Alam, 21 anni, con una grave malformazione al viso. Parte su Fb una gara di solidarietà che gli darà una nuova vita e che ci ricorda chi siamo
C’è una scena di The Elephant Man, film che quest’anno ha compiuto 40 anni, tra le più strazianti del cinema. Forse la più cruda di tutta la pellicola di David Lynch. Quella in cui John Merrick inseguito alla stazione da un gruppo di bambini prima e di adulti poi si rifugia nell’angolo di un bagno per gridare: «Non sono un animale, sono un essere umano». Una voce lancinante, quella poca che gli è rimasta usata perché le persone vadano al di là della sua malformazione e riconoscano ciò che si nasconde dietro.
Merrick, uomo istruito, viene deriso, condannato a una vita da fenomeno da baraccone finché non incontra un uomo, un chirurgo, disposto a restituirgli la dignità che gli è stata tolta da un mondo troppo crudele. Così come è successo ad Alam, 21 anni, un ragazzo venuto dal Bangladesh che qualche giorno fa sulla spiaggia di Ostuni ha incontrato il suo Frederick Treves.
Alam era il solito venditore ambulante, quello che appena allontanatosi avremmo disprezzato per essere venuto a disturbare la nostra tintarella. Ma per Nando Nunziante, giornalista Rai, i due braccialetti acquistati dal 21enne hanno aperto la strada ad altro. Alam ha una grave malformazione al viso, «vedo che nessuno gli si avvicina, esco dall’acqua e vado da lui… rimango paralizzato dal suo volto sfigurato da un destino impietoso, non ho mai visto una cosa del genere, forse non l’ho mai neanche immaginata», scrive Nando su Facebook.
Per lui era arrivato il momento di attivarsi e così, chiedendo il permesso per uno scatto, ha fatto partire una gara di solidarietà per restituire dignità a questo ragazzo troppo giovane per aver già vissuto così tanti stenti e dolori. E quel dolore te lo restituisce «con una dignità imbarazzante», aggiunge Nando nella speranza di trovare un Treves italiano, un chirurgo disposto a curare la grave malformazione che il ragazzo si porta dietro da tutta una vita.
Così la macchina della solidarietà si attiva e il post viene invaso da centinaia di commenti. Alam aveva già provato altre strade, dal Policlinico di Bari, al Miulli, a San Giovanni Rotondo, ma niente. «Sarà operato a fine ottobre all’ospedale di Piacenza». Forse un lieto fine per Alam anche se da parte del ragazzo non c’è ancora la conferma. Di certo quelle parole sono già un lieto fine per l’Italia. Come tutte le altre arrivate a sostegno del 21enne.

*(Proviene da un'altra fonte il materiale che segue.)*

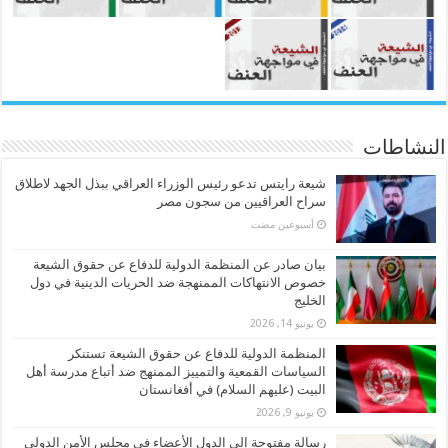
النشاطات
شيعة رايتس تدعو رئيس الوزراء العراقي ببذل الجهد لاطلاق
سراح العراقيين من سجون مصر
‏أسبوعين مضت
بيان صادر عن المنظمة الدولية للدفاع عن حقوق الشيعة
خصوص الانتهاكات الممنهجة ضد الحريات الدينية في دول
الخليج
يونيو 14, 2026
المنظمة الدولية للدفاع عن حقوق الشيعة تستنكر
السياسات القمعية والتمييز الممنهج ضد أتباع مدرسة أهل
البيت (عليهم السلام) في أفغانستان
يونيو 9, 2026
رسالة مفتوحة إلى الدول الأعضاء في مجلس الأمن الدولي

C’è chi scrive “provo a chiamare questo e quell’altro dottore”. Chi ha già sparso la voce in paese per una colletta. O chi è pronto a organizzare tutte le spese di viaggio per il trasferimento in ospedale. Ed è lo stesso Nando a ringraziare le persone che “non si sono girate dall’altra parte”. E di Alam speriamo di mostrarvi presto la foto del suo volto rinato. Un volto che è circolato a lungo sui social, ma che ora vogliamo lasciare alla sua privacy in attesa di un felice epilogo.
La pandemia di Coronavirus non ci ha reso migliori, ci ha semplicemente ricordato che siamo tutti essere umani. E di certo non è perché Alam non è arrivato su un barcone che il buon cuore degli italiani si è mosso a pietà. E’ sempre stato pietoso e aperto all’altro. Avevamo solo bisogno di qualcuno che ce lo ricordasse. Il film di David Lynch ci colpisce per questo. Perché tutti almeno una volta abbiamo incontrato il nostro Elephant Man. Solo che alcuni la sofferenza la portava in volto, altri la celano dentro e per vederla serve aprire lo sguardo.